Belki doğduğu topraklar belki de ailelerin verdiği özgüvenle hayatın zorlukları karşısında dik durmayı mücadeleyi öğrettiği için bu kadar dik duruşludur İzmir kadını. Sımsıcak ısıtan güneşi, deli rüzgarları, özgürlük ruhuna işlemiştir.
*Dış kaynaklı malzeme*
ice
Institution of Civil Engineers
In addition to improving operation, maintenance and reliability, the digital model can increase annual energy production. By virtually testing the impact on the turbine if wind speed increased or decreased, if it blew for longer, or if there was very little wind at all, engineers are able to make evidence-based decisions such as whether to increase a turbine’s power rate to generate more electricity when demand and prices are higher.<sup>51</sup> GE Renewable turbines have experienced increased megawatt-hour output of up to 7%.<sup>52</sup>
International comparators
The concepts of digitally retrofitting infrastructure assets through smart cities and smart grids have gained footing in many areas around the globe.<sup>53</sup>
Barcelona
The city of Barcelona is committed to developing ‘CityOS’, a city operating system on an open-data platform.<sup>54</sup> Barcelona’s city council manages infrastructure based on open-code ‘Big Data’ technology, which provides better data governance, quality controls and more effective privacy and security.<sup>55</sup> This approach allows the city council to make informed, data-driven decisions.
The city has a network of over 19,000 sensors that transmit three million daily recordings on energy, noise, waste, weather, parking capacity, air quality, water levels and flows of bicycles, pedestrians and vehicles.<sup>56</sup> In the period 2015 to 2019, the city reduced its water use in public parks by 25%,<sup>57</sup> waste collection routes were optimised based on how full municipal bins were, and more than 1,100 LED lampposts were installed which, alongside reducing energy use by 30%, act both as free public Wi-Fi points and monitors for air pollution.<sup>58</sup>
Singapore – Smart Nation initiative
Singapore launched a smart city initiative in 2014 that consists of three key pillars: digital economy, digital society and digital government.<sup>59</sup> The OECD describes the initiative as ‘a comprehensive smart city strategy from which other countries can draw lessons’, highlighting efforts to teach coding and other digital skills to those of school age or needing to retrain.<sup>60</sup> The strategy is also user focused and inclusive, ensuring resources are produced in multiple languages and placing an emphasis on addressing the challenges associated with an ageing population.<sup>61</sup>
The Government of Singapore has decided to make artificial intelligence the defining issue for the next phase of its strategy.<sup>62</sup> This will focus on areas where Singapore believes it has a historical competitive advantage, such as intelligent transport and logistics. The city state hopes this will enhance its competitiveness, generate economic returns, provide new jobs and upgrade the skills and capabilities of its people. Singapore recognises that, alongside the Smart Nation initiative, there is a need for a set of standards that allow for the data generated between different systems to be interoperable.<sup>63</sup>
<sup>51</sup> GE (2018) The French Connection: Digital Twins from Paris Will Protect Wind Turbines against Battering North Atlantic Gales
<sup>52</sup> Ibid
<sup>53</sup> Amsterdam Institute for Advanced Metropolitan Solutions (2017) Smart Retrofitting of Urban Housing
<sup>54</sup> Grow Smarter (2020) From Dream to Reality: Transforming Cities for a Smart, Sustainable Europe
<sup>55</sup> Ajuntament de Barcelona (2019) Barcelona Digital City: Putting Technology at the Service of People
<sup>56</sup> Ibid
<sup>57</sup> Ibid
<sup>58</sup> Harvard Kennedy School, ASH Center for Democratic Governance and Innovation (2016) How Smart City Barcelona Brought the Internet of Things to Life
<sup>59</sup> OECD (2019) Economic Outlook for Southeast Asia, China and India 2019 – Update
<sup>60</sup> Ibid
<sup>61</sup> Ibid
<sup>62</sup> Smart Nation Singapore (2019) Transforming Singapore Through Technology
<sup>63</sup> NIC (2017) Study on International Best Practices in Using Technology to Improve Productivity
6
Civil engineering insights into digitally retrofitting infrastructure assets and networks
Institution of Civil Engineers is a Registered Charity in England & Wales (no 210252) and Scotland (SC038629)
İzmir de doğmasan bile bir sefer İzmir havasını kokladın, bir kez o deli rüzgarları bağrına doldurup saçlarını uçurdun mu, bir kez sabah gün doğarken maviliklere İzmir'in özgürlüğü çağıran martıları ile selam verip, barış güvercinleri ile mavi gökleri selamladıysan işte bir kez o İzmir ' in özgürlük tutkusu ruhuna işlediyse , akşam güneşini körfezin yakamozlarında yolcu ettiysen geceye ertesi günü doğmak üzere, ya geceleri ay ışığında mehtabın keyfini çıkardıysan, sevdiğinin sevgi dolu kollarında çiy yağarken yüreğinki sevgiyle ısındıysan, geceleri yıldızları sayıp samanyolunda koşturmak oynadıysan, bulutlardan pamuk helva yapıp güldüysen, boyuna posuna bakmadan haksızlıklara karşı çıkıp efelendiysen, nerde doğarsan doğ , sen İzmirlisin, hemşerimizsin, bizdensin.
Biz kimsenin nerede doğduğuna cinsiyetine parasına puluna mevkiine bakmayız. İnsan mı diye bakarız, Atatürkçü mü diye bakarız. Bu bize yeter.
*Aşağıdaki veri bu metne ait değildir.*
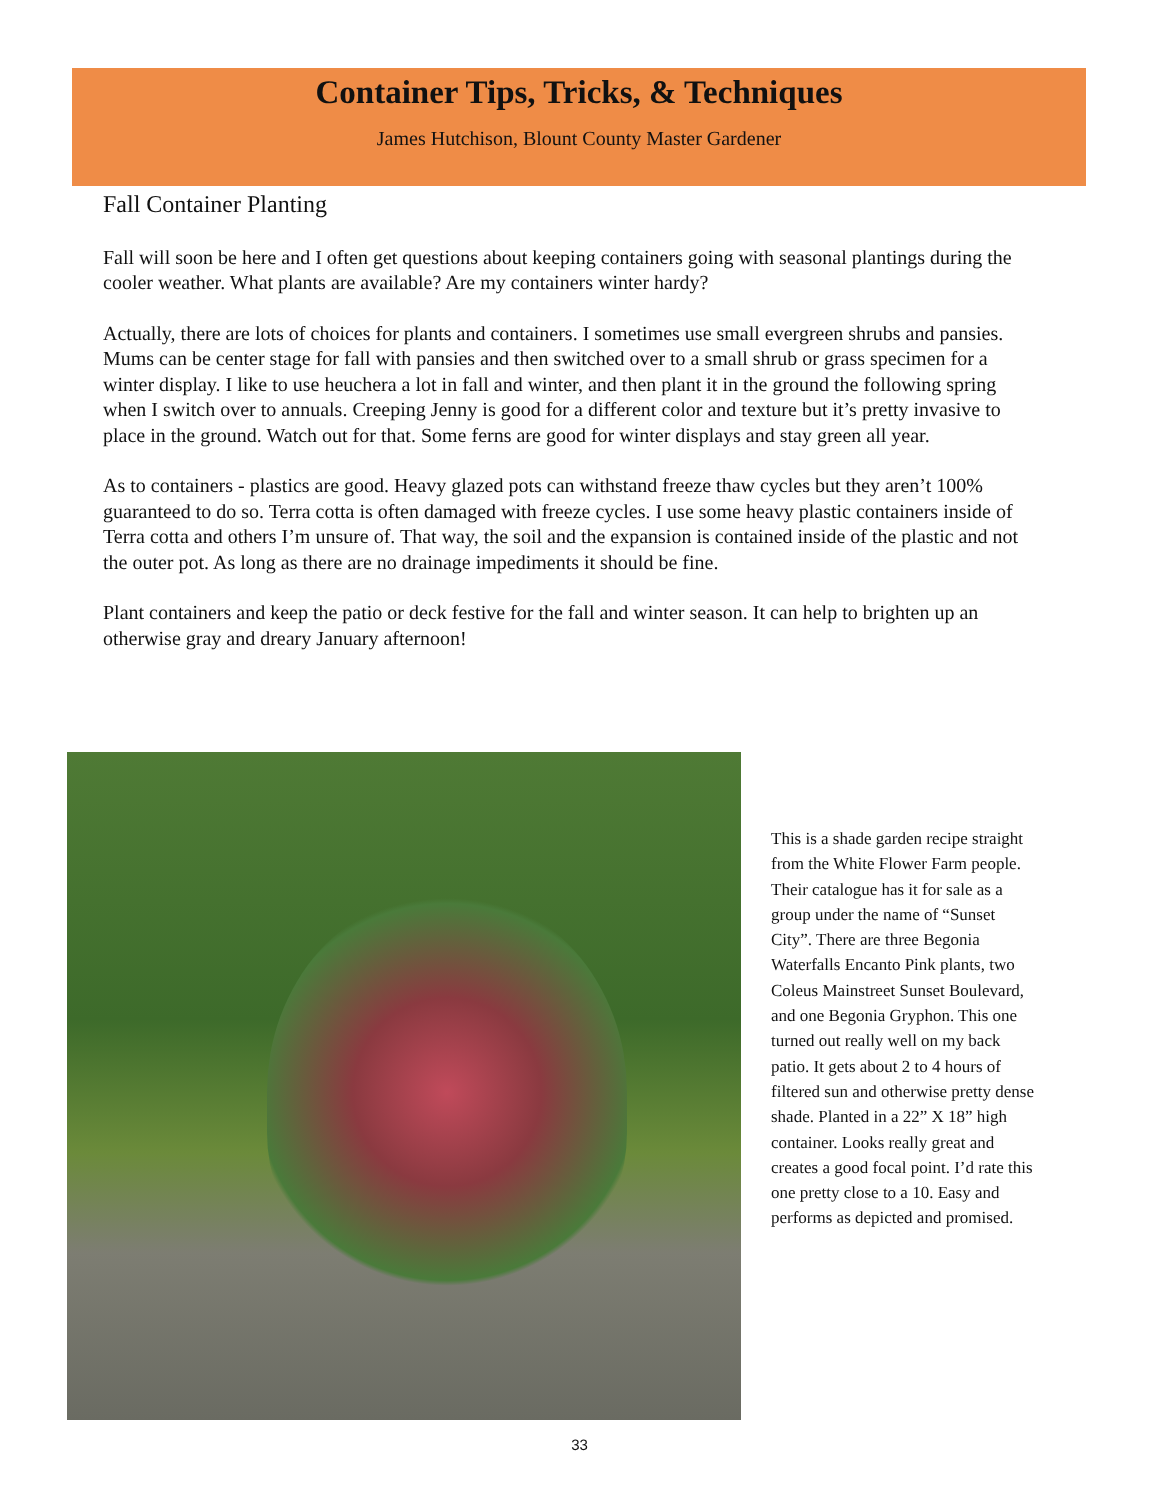Container Tips, Tricks, & Techniques
James Hutchison, Blount County Master Gardener
Fall Container Planting
Fall will soon be here and I often get questions about keeping containers going with seasonal plantings during the cooler weather. What plants are available? Are my containers winter hardy?
Actually, there are lots of choices for plants and containers. I sometimes use small evergreen shrubs and pansies. Mums can be center stage for fall with pansies and then switched over to a small shrub or grass specimen for a winter display. I like to use heuchera a lot in fall and winter, and then plant it in the ground the following spring when I switch over to annuals. Creeping Jenny is good for a different color and texture but it’s pretty invasive to place in the ground. Watch out for that. Some ferns are good for winter displays and stay green all year.
As to containers - plastics are good. Heavy glazed pots can withstand freeze thaw cycles but they aren’t 100% guaranteed to do so. Terra cotta is often damaged with freeze cycles. I use some heavy plastic containers inside of Terra cotta and others I’m unsure of. That way, the soil and the expansion is contained inside of the plastic and not the outer pot. As long as there are no drainage impediments it should be fine.
Plant containers and keep the patio or deck festive for the fall and winter season. It can help to brighten up an otherwise gray and dreary January afternoon!
This is a shade garden recipe straight from the White Flower Farm people. Their catalogue has it for sale as a group under the name of “Sunset City”. There are three Begonia Waterfalls Encanto Pink plants, two Coleus Mainstreet Sunset Boulevard, and one Begonia Gryphon. This one turned out really well on my back patio. It gets about 2 to 4 hours of filtered sun and otherwise pretty dense shade. Planted in a 22” X 18” high container. Looks really great and creates a good focal point. I’d rate this one pretty close to a 10. Easy and performs as depicted and promised.
33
Ulu önder Mustafa Kemal Atatürk " Ben, bütün İzmir'i ve bütün İzmirlileri severim. Güzel İzmir'in temiz kalpli insanlarının da beni sevdiklerinden eminim." demiş. Biz de seni seviyoruz Atam sonsuz sevgi ile...
Peki İzmir hakkında ne demişler şairler
hem deniz kokar." demiş Cahit Kulebi
İzmir’in kızları bir elinde de cımbızları
Dişidir, anadır, efedir gidinin tatlı huysuzları
Çıktılar mıydı ipek çoraplarla kordon boyuna
Savaşta da aşkta da esaslıdır kadın duruşları
Hiçbir topuk tıkırtısı bu kadar
Bir göz vuruşuyla yerle bir eder
Körfezin yakamozu, yıldızı,
Yasemenler açar balkonunda
Delikanlı makamında" der Sezen Aksu İzmir'in kızlarını tarif ederken.
İzmir Kadınının Ruhunu Simgeleyen Heykeller
İzmir Montrö Meydanı’nda ve Karşıyaka Çarşı girişinde Çağdaş kadını simgeleyen kadın heykelleri yer alır. Heykeller İzmir’in kadın amazonlar tarafından kurulduğu da anlatmaktadır.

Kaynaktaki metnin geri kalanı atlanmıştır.